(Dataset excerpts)
-- -- --

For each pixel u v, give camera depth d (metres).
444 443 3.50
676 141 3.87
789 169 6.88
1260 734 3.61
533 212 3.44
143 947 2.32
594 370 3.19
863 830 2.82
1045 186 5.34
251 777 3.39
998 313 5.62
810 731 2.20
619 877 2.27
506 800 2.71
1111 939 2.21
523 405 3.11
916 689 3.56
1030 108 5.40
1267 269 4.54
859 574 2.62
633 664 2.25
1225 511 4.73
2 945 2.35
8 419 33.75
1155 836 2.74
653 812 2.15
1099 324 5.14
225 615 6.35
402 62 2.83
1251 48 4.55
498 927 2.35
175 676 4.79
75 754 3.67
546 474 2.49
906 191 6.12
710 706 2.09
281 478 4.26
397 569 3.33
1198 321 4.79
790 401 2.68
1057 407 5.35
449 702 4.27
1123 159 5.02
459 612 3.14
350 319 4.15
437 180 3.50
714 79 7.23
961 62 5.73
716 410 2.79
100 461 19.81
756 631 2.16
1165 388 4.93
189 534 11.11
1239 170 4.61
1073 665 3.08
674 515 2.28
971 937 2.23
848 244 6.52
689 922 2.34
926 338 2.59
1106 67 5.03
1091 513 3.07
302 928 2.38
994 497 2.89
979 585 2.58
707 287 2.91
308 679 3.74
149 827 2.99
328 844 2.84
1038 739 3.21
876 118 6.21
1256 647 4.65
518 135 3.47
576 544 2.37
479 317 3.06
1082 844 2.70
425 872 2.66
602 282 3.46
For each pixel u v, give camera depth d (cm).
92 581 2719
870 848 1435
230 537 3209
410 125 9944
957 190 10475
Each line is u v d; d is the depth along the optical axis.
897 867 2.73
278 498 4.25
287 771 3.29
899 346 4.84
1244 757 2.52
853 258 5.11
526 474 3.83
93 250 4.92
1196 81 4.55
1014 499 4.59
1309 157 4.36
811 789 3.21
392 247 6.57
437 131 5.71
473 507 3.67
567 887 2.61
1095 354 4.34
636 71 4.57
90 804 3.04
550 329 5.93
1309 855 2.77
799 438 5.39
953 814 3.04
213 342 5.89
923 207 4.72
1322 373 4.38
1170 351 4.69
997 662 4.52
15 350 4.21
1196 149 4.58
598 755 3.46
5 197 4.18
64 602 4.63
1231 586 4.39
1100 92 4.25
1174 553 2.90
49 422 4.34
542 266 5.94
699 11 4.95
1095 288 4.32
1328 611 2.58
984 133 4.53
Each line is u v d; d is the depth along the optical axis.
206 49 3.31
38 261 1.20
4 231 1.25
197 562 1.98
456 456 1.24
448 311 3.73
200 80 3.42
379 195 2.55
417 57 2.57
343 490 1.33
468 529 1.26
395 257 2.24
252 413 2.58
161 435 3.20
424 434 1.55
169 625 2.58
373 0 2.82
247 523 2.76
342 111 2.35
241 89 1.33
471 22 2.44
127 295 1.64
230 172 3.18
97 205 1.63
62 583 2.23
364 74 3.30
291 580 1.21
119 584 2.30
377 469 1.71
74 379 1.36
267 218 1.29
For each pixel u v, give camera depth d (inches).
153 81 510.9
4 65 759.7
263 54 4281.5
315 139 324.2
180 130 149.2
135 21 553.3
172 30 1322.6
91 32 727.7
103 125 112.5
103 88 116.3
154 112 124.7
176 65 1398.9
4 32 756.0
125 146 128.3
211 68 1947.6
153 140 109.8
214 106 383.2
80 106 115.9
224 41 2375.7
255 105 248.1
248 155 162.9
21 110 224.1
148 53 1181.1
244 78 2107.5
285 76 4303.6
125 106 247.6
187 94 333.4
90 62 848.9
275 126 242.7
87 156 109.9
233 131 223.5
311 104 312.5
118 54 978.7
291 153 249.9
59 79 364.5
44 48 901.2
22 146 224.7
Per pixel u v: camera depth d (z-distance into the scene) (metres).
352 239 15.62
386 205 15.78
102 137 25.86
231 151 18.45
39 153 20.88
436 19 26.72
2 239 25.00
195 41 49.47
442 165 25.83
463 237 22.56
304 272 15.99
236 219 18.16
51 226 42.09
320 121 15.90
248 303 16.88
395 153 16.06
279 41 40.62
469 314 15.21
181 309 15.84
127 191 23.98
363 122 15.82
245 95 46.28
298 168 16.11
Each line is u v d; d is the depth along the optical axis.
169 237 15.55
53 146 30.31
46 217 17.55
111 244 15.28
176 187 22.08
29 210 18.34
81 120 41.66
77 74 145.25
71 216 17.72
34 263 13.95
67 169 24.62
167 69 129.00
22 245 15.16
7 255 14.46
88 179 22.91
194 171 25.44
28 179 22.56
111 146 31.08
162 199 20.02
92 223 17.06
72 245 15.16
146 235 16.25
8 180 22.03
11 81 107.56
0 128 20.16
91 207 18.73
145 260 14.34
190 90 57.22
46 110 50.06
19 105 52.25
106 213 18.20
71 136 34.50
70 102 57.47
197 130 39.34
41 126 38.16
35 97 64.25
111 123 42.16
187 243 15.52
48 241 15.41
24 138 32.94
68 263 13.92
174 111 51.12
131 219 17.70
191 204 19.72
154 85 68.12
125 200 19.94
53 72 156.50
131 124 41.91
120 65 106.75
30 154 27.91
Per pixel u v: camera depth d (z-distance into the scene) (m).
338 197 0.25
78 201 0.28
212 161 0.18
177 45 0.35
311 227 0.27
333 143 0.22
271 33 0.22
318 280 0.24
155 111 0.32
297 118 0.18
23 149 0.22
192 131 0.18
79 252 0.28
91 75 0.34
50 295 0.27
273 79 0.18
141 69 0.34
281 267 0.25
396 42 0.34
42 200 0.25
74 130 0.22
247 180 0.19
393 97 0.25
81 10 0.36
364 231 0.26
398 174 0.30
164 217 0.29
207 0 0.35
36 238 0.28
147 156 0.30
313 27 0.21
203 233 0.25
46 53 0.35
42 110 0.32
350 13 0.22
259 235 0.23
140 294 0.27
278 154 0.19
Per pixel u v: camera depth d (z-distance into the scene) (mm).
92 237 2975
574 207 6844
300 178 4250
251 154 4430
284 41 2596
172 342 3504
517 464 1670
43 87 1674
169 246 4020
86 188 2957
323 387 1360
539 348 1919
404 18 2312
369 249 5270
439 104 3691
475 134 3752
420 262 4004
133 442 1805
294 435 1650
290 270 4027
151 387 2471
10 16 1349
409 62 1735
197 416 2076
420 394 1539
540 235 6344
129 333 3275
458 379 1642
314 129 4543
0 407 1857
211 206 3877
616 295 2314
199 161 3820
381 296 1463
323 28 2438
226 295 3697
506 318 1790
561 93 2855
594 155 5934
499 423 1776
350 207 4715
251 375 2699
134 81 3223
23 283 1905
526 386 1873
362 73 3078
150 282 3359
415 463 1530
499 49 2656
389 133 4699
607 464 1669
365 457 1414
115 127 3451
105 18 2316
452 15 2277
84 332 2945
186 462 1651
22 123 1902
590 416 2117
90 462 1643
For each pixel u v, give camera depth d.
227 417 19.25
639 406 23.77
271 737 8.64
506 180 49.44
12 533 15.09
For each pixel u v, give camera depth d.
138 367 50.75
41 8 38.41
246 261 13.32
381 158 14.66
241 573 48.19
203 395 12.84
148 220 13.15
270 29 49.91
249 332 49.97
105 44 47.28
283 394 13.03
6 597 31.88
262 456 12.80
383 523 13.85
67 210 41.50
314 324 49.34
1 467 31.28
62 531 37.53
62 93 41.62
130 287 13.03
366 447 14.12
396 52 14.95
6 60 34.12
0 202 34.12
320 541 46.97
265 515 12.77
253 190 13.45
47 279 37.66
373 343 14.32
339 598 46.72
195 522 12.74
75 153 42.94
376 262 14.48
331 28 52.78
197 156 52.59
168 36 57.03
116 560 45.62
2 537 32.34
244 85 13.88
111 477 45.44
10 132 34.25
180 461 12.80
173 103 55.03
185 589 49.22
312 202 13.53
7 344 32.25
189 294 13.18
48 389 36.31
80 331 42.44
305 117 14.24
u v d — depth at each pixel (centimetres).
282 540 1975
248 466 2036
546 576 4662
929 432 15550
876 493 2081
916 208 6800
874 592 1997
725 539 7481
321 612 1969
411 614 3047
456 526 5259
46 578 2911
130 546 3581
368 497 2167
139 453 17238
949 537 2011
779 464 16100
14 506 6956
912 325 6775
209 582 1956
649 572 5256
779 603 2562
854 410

-- -- --

Beginning at the line above that contains "393 97 0.25", return each line exactly through the line that contains "506 180 49.44", and no others.

* TASK RESULT *
393 97 0.25
81 10 0.36
364 231 0.26
398 174 0.30
164 217 0.29
207 0 0.35
36 238 0.28
147 156 0.30
313 27 0.21
203 233 0.25
46 53 0.35
42 110 0.32
350 13 0.22
259 235 0.23
140 294 0.27
278 154 0.19
Per pixel u v: camera depth d (z-distance into the scene) (mm).
92 237 2975
574 207 6844
300 178 4250
251 154 4430
284 41 2596
172 342 3504
517 464 1670
43 87 1674
169 246 4020
86 188 2957
323 387 1360
539 348 1919
404 18 2312
369 249 5270
439 104 3691
475 134 3752
420 262 4004
133 442 1805
294 435 1650
290 270 4027
151 387 2471
10 16 1349
409 62 1735
197 416 2076
420 394 1539
540 235 6344
129 333 3275
458 379 1642
314 129 4543
0 407 1857
211 206 3877
616 295 2314
199 161 3820
381 296 1463
323 28 2438
226 295 3697
506 318 1790
561 93 2855
594 155 5934
499 423 1776
350 207 4715
251 375 2699
134 81 3223
23 283 1905
526 386 1873
362 73 3078
150 282 3359
415 463 1530
499 49 2656
389 133 4699
607 464 1669
365 457 1414
115 127 3451
105 18 2316
452 15 2277
84 332 2945
186 462 1651
22 123 1902
590 416 2117
90 462 1643
For each pixel u v, give camera depth d.
227 417 19.25
639 406 23.77
271 737 8.64
506 180 49.44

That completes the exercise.